Kaum zur Sprache kam bei unserem Besuch die in der Volksrepublik China nach wie vor hochproblematische Frage der Menschenrechte. Abgesehen von einer einzigen Nebenbemerkung eines chinesischen Kollegen, man sei insoweit um Verbesserung bemüht, wurde das Thema von unseren Gastgebern geflissentlich ausgespart.


Persönliches Fazit & Ausblick – auf eine ungewisse Zukunft

Meine Tage im Reich der Mitte waren im wahrsten Sinne des Wortes „eindrucksvoll“. Allen zweifellos bestehenden Problemen zum Trotz, insbesondere in Sachen Grundrechte, hat der Besuch mein China-Bild positiv verändert.

Auch das Wiedersehen mit den chinesischen Kolleginnen und Kollegen ein Jahr später in Berlin war eine große Freude. Und es demonstrierte eindrucksvoll, welche Relevanz der Austausch für die Entwicklung beider Rechtssysteme hat: So zeigte die u.a. mit mehreren Richtern vom Obersten Volksgerichtshof – dem Äquivalent der deutschen Obersten Bundesgerichte – sehr hochrangig besetzte chinesische Delegation insbesondere großes Interesse an der Lösung konkreter Rechtsprobleme im Betäubungsmittelstrafrecht nach deutschem Recht, um die Erkenntnisse auf ihre höchstrichterliche Rechtsprechung im chinesischen Recht übertragen zu können. Was könnte ein Richteraustausch in fachlicher Hinsicht mehr bewirken wollen als das?

Nach alledem kann ich allen interessierten Kolleginnen und Kollegen nur aufs Wärmste ans Herz legen, sich am Richteraustausch sowohl als Gastgeber bei der Betreuung der uns besuchenden chinesischen Delegationen als auch im Rahmen einer Berlin-Brandenburger Delegationsreise nach China mitzuwirken. Derzeit läuft die Ausschreibung für den Austausch im Juni 2020.

Indes kann es sein, dass sich diese Möglichkeit nicht mehr allzu lange bietet. Denn die Robert Bosch Stiftung hat bedauerlicherweise beschlossen, die Finanzierung des Projekts Ende 2020 einzustellen. Bislang hat noch keine andere Institution die Bereitschaft erklärt, die Förderung zu übernehmen und das Projekt – und sei es in anderer Gestalt – fortzuführen. So steht der Austausch vor einer ungewissen und nach derzeitigem Stand der Dinge sehr düsteren Zukunft.

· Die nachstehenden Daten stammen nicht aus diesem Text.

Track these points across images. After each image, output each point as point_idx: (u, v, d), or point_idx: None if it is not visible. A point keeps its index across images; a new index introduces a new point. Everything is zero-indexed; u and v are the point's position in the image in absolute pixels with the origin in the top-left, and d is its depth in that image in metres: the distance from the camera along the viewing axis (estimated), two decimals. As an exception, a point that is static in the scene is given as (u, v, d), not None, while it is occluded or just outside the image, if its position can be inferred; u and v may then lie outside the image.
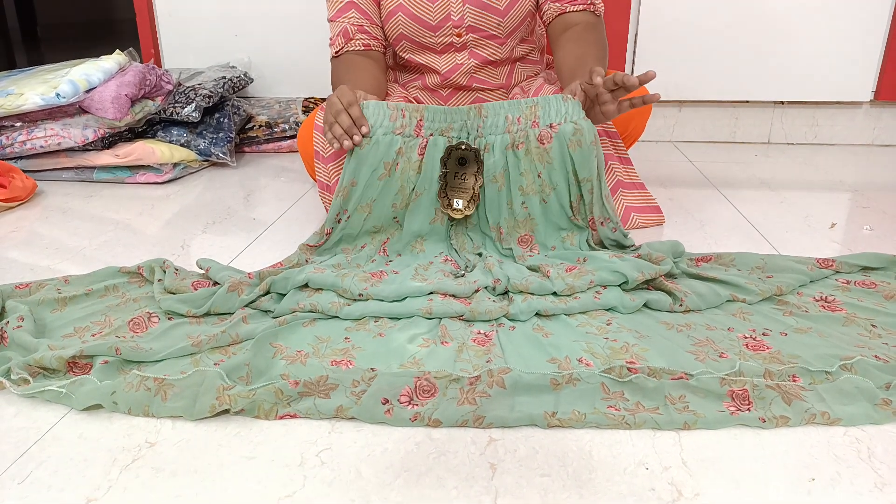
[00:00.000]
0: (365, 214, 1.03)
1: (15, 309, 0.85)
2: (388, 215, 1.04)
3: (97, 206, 1.40)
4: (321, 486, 0.59)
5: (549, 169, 1.01)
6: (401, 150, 1.01)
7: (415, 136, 1.02)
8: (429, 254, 1.03)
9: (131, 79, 1.51)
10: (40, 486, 0.59)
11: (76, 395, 0.70)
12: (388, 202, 1.03)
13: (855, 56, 1.72)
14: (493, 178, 1.02)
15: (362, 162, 1.00)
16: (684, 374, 0.70)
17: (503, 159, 1.01)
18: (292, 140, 1.81)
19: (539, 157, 1.00)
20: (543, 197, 1.02)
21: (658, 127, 1.88)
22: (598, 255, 0.97)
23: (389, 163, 1.00)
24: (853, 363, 0.72)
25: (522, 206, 1.02)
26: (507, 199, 1.03)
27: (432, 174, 1.02)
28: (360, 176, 1.00)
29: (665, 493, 0.57)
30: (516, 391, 0.69)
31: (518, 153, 1.01)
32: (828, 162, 1.67)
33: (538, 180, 1.01)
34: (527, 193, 1.02)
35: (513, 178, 1.02)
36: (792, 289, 0.92)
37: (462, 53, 1.17)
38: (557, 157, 1.00)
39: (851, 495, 0.57)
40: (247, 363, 0.74)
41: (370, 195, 1.01)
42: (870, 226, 1.21)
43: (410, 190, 1.02)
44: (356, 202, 1.02)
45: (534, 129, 1.00)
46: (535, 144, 1.00)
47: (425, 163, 1.01)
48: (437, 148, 1.02)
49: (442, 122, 1.02)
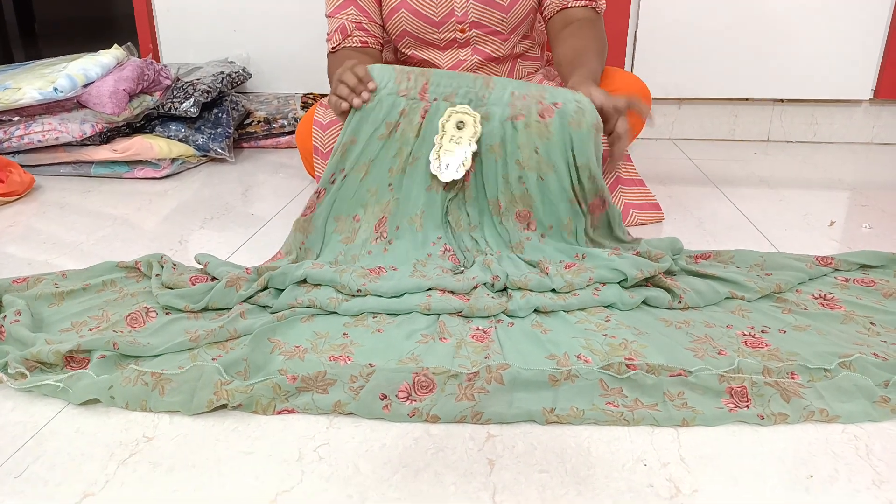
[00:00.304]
0: (361, 175, 1.00)
1: (12, 303, 0.85)
2: (385, 180, 1.01)
3: (95, 201, 1.40)
4: (319, 482, 0.59)
5: (547, 145, 0.98)
6: (404, 111, 0.99)
7: (419, 99, 1.00)
8: (427, 236, 1.01)
9: (129, 74, 1.50)
10: (37, 480, 0.59)
11: (73, 390, 0.70)
12: (385, 164, 1.00)
13: (854, 54, 1.72)
14: (490, 147, 1.00)
15: (364, 119, 0.98)
16: (683, 371, 0.70)
17: (501, 129, 1.00)
18: (291, 136, 1.81)
19: (539, 132, 0.98)
20: (541, 174, 0.99)
21: (657, 124, 1.88)
22: (596, 253, 0.97)
23: (391, 123, 0.99)
24: (852, 361, 0.72)
25: (520, 181, 1.00)
26: (503, 172, 1.01)
27: (431, 139, 1.00)
28: (361, 134, 0.99)
29: (663, 490, 0.57)
30: (515, 387, 0.69)
31: (517, 125, 0.99)
32: (827, 160, 1.67)
33: (535, 156, 0.99)
34: (524, 168, 1.00)
35: (510, 150, 1.00)
36: (791, 286, 0.92)
37: (465, 49, 1.17)
38: (557, 133, 0.97)
39: (849, 492, 0.57)
40: (245, 358, 0.73)
41: (369, 154, 1.00)
42: (869, 224, 1.21)
43: (408, 153, 1.00)
44: (354, 161, 1.00)
45: (538, 106, 0.98)
46: (536, 119, 0.98)
47: (425, 127, 1.00)
48: (438, 113, 1.00)
49: (447, 86, 1.01)
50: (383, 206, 1.02)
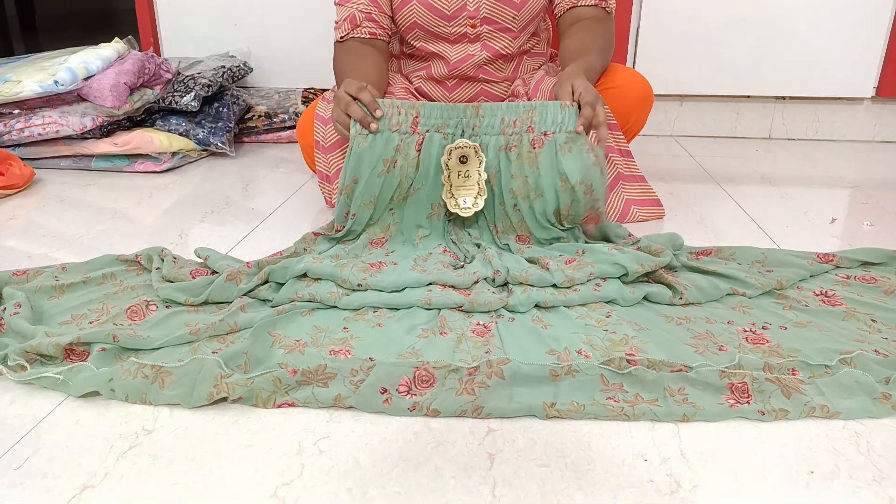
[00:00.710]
0: (370, 212, 1.03)
1: (12, 296, 0.85)
2: (386, 207, 1.03)
3: (95, 194, 1.39)
4: (319, 475, 0.58)
5: (535, 174, 1.00)
6: (398, 146, 1.00)
7: (411, 133, 1.01)
8: (428, 246, 1.03)
9: (130, 67, 1.50)
10: (36, 472, 0.59)
11: (73, 382, 0.69)
12: (387, 197, 1.03)
13: (857, 52, 1.72)
14: (488, 178, 1.03)
15: (362, 160, 1.00)
16: (684, 367, 0.70)
17: (496, 160, 1.02)
18: (291, 131, 1.80)
19: (529, 161, 1.00)
20: (531, 203, 1.02)
21: (659, 121, 1.87)
22: (597, 248, 0.97)
23: (388, 160, 1.00)
24: (853, 357, 0.72)
25: (515, 208, 1.03)
26: (500, 201, 1.03)
27: (429, 170, 1.02)
28: (362, 173, 1.00)
29: (663, 485, 0.57)
30: (515, 382, 0.68)
31: (510, 156, 1.01)
32: (828, 158, 1.67)
33: (526, 184, 1.01)
34: (517, 196, 1.02)
35: (504, 180, 1.02)
36: (792, 283, 0.92)
37: (475, 45, 1.17)
38: (546, 162, 0.99)
39: (850, 489, 0.57)
40: (245, 352, 0.73)
41: (372, 192, 1.01)
42: (870, 221, 1.20)
43: (409, 185, 1.02)
44: (360, 200, 1.02)
45: (528, 134, 1.01)
46: (528, 149, 1.01)
47: (422, 159, 1.01)
48: (433, 144, 1.01)
49: (438, 118, 1.02)
50: (384, 228, 1.04)
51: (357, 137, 1.00)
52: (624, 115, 1.17)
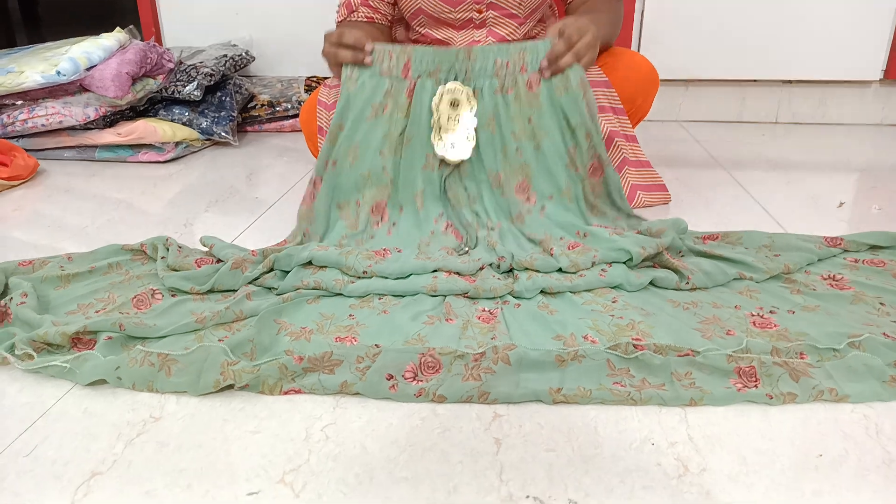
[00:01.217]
0: (350, 160, 1.00)
1: (18, 286, 0.85)
2: (377, 164, 1.00)
3: (99, 185, 1.39)
4: (326, 461, 0.59)
5: (538, 114, 0.99)
6: (388, 90, 0.99)
7: (402, 78, 1.00)
8: (428, 213, 1.01)
9: (132, 57, 1.49)
10: (45, 460, 0.59)
11: (80, 371, 0.70)
12: (374, 146, 1.00)
13: (864, 35, 1.69)
14: (486, 123, 1.01)
15: (349, 104, 0.99)
16: (691, 351, 0.70)
17: (493, 103, 1.00)
18: (294, 119, 1.80)
19: (528, 102, 0.99)
20: (537, 143, 1.00)
21: (664, 106, 1.86)
22: (598, 232, 0.97)
23: (377, 104, 0.99)
24: (861, 341, 0.72)
25: (517, 151, 1.01)
26: (500, 145, 1.02)
27: (420, 117, 1.00)
28: (347, 118, 0.99)
29: (671, 469, 0.57)
30: (521, 368, 0.68)
31: (507, 98, 1.00)
32: (836, 142, 1.65)
33: (529, 126, 1.00)
34: (519, 139, 1.00)
35: (503, 122, 1.00)
36: (799, 267, 0.91)
37: (481, 31, 1.15)
38: (546, 102, 0.99)
39: (859, 472, 0.57)
40: (251, 339, 0.73)
41: (356, 137, 0.99)
42: (878, 205, 1.19)
43: (399, 134, 1.00)
44: (344, 147, 1.00)
45: (522, 75, 1.00)
46: (525, 90, 0.99)
47: (414, 105, 0.99)
48: (425, 90, 1.00)
49: (430, 63, 1.00)
50: (380, 189, 1.02)
51: (347, 82, 0.99)
52: (629, 99, 1.15)
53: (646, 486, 0.55)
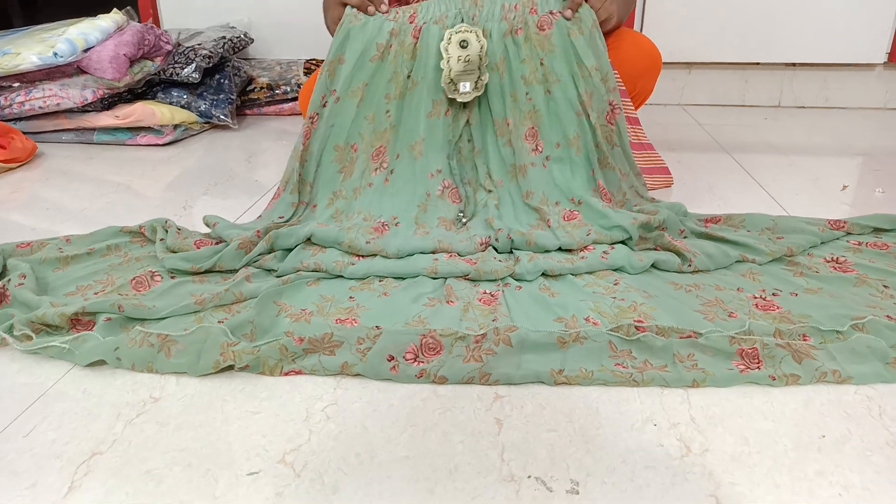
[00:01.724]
0: (357, 99, 0.98)
1: (16, 267, 0.85)
2: (381, 106, 0.99)
3: (98, 167, 1.38)
4: (327, 440, 0.58)
5: (551, 57, 0.98)
6: (394, 31, 0.98)
7: (408, 23, 0.99)
8: (427, 164, 1.00)
9: (129, 38, 1.48)
10: (44, 439, 0.59)
11: (79, 352, 0.69)
12: (380, 89, 0.99)
13: (868, 17, 1.68)
14: (494, 65, 0.99)
15: (350, 38, 0.97)
16: (693, 333, 0.69)
17: (502, 45, 0.98)
18: (294, 102, 1.78)
19: (540, 43, 0.97)
20: (548, 87, 0.98)
21: (667, 89, 1.84)
22: (592, 203, 0.96)
23: (382, 44, 0.97)
24: (864, 323, 0.71)
25: (526, 96, 0.99)
26: (510, 90, 1.00)
27: (427, 60, 0.98)
28: (349, 52, 0.97)
29: (673, 450, 0.57)
30: (523, 349, 0.68)
31: (517, 39, 0.98)
32: (839, 125, 1.64)
33: (541, 68, 0.98)
34: (530, 83, 0.99)
35: (514, 65, 0.99)
36: (802, 250, 0.91)
37: None
38: (559, 44, 0.97)
39: (862, 453, 0.56)
40: (251, 320, 0.73)
41: (361, 77, 0.98)
42: (882, 188, 1.19)
43: (405, 77, 0.98)
44: (346, 83, 0.98)
45: (532, 16, 0.98)
46: (535, 31, 0.98)
47: (420, 48, 0.98)
48: (431, 34, 0.98)
49: (436, 10, 0.99)
50: (380, 134, 1.00)
51: (348, 16, 0.98)
52: (632, 80, 1.14)
53: (648, 466, 0.55)
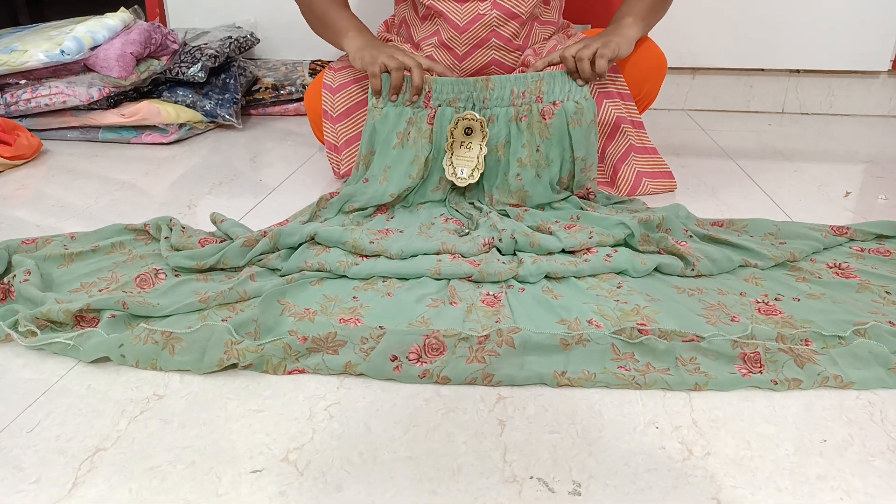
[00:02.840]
0: (381, 180, 1.06)
1: (21, 263, 0.85)
2: (405, 185, 1.05)
3: (103, 165, 1.39)
4: (330, 439, 0.59)
5: (547, 144, 1.05)
6: (411, 119, 1.05)
7: (423, 108, 1.06)
8: (430, 214, 1.05)
9: (136, 37, 1.48)
10: (48, 435, 0.59)
11: (84, 348, 0.70)
12: (402, 170, 1.05)
13: (873, 24, 1.68)
14: (495, 147, 1.06)
15: (376, 132, 1.05)
16: (696, 336, 0.69)
17: (506, 130, 1.05)
18: (299, 103, 1.79)
19: (540, 131, 1.04)
20: (538, 171, 1.05)
21: (671, 95, 1.85)
22: (589, 213, 1.00)
23: (401, 132, 1.05)
24: (867, 328, 0.71)
25: (517, 177, 1.05)
26: (504, 170, 1.06)
27: (442, 143, 1.05)
28: (377, 145, 1.06)
29: (675, 453, 0.57)
30: (526, 350, 0.68)
31: (521, 126, 1.05)
32: (843, 132, 1.64)
33: (536, 154, 1.05)
34: (524, 165, 1.05)
35: (513, 149, 1.05)
36: (805, 255, 0.91)
37: (484, 3, 1.14)
38: (556, 133, 1.04)
39: (863, 457, 0.56)
40: (255, 319, 0.73)
41: (386, 162, 1.05)
42: (885, 195, 1.19)
43: (425, 158, 1.05)
44: (376, 170, 1.06)
45: (538, 104, 1.04)
46: (538, 119, 1.04)
47: (435, 132, 1.05)
48: (444, 118, 1.05)
49: (449, 93, 1.06)
50: (391, 199, 1.07)
51: (373, 111, 1.05)
52: (637, 84, 1.15)
53: (650, 468, 0.55)
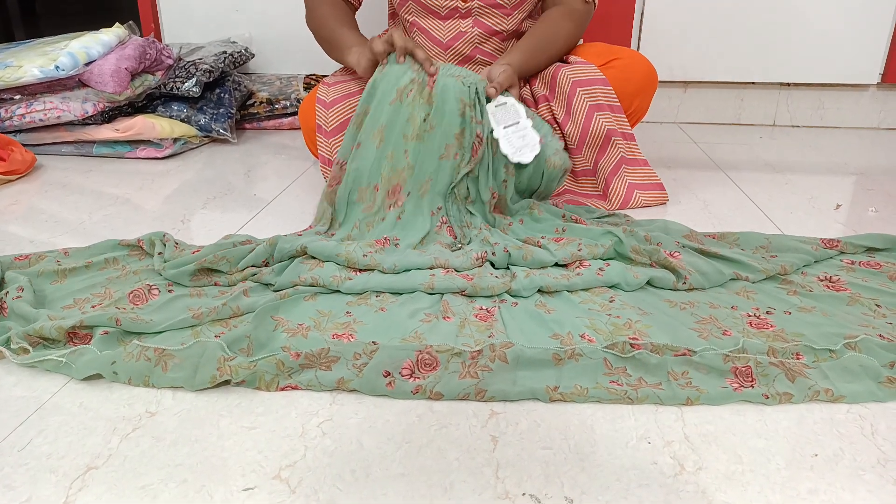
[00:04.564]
0: (377, 142, 1.03)
1: (14, 280, 0.85)
2: (400, 146, 1.03)
3: (97, 180, 1.39)
4: (322, 457, 0.58)
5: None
6: (414, 79, 1.03)
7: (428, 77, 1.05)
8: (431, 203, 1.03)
9: (131, 52, 1.49)
10: (40, 453, 0.59)
11: (76, 365, 0.69)
12: (397, 129, 1.03)
13: (862, 38, 1.70)
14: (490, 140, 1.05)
15: (376, 87, 1.03)
16: (687, 351, 0.70)
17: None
18: (293, 117, 1.79)
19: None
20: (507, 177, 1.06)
21: (662, 108, 1.86)
22: (574, 226, 1.01)
23: (401, 88, 1.03)
24: (857, 342, 0.72)
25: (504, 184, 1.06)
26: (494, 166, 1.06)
27: (443, 106, 1.02)
28: (374, 102, 1.03)
29: (667, 467, 0.57)
30: (518, 365, 0.68)
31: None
32: (833, 145, 1.66)
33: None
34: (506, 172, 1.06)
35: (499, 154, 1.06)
36: (796, 268, 0.91)
37: (466, 21, 1.16)
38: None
39: (854, 471, 0.57)
40: (248, 335, 0.73)
41: (381, 120, 1.03)
42: (875, 207, 1.20)
43: (422, 119, 1.02)
44: (368, 130, 1.03)
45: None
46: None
47: (436, 94, 1.02)
48: (448, 85, 1.02)
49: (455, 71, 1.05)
50: (399, 172, 1.03)
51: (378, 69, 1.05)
52: (627, 98, 1.16)
53: (642, 484, 0.55)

Müsste er eingestellt werden, wäre das für den Deutsch-chinesischen Rechtsstaatsdialog, aber auch für die Möglichkeiten unserer Kolleginnen und Kollegen, ein anderes Rechtssystem und eine andere Gesellschaft auf diese besonders eindrucksvolle Weise kennenzulernen, ein großer Verlust.